Si elles sont avérées, ces révélations sont de nature à remettre en cause la version "officielle" qui circule depuis 20 ans maintenant.
Elles apportent en tout cas de l’eau au moulin de l’association Survie, qui dénonce depuis des années "la complicité" de l’Etat français avec le Rwanda des génocidaires.

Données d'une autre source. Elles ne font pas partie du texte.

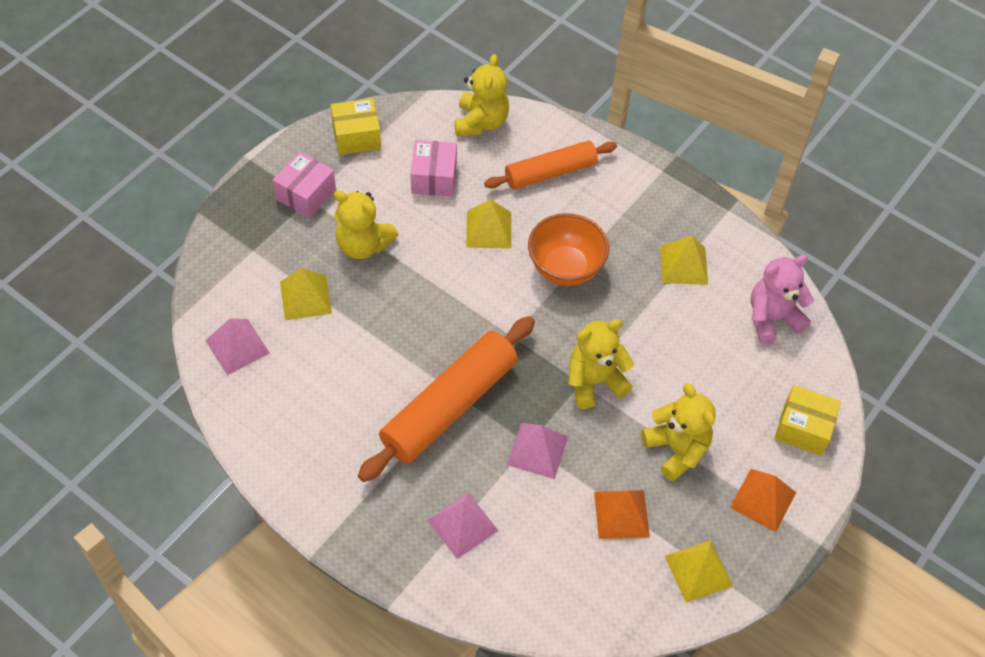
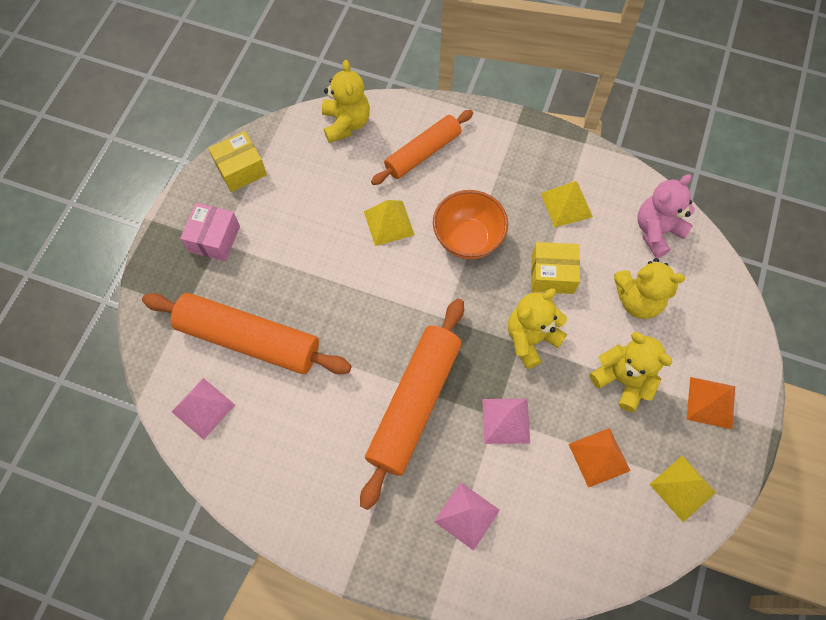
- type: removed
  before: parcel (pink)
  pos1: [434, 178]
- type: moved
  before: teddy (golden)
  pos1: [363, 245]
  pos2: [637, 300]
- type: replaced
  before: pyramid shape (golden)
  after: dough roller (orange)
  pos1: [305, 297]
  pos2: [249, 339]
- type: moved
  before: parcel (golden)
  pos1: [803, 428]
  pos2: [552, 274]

A l’occasion de la XXème commémoration du génocide des Tutsi, l’ONG réclame notamment la création d’une commission d’enquête parlementaire qui étudierait l’ensemble des éléments sur la politique menée par l’Etat français au Rwanda, ainsi que la déclassification de tous les documents officiels liés à la « question franco-rwandaise ».
REACTIONS
Joint par France Culture, Alain Juppé, qui était ministre des Affaires Etrangères en 1994, n’a pas souhaité répondre à nos questions. Sa seule communication sur le sujet étant un article posté sur son blog. Il y parle d’une "inacceptable mise en cause de la France".
Le centre de presse du ministère de la Défense a publié une "interview" du général Jean-Claude Lafourcade pour le magazine "Armées" d’aujourd’hui sur l’opération Turquoise.
Guillaume Ancel vient de publier Vents sombres sur le lac Kivu, un roman au coeur de l’intervention française au Rwanda.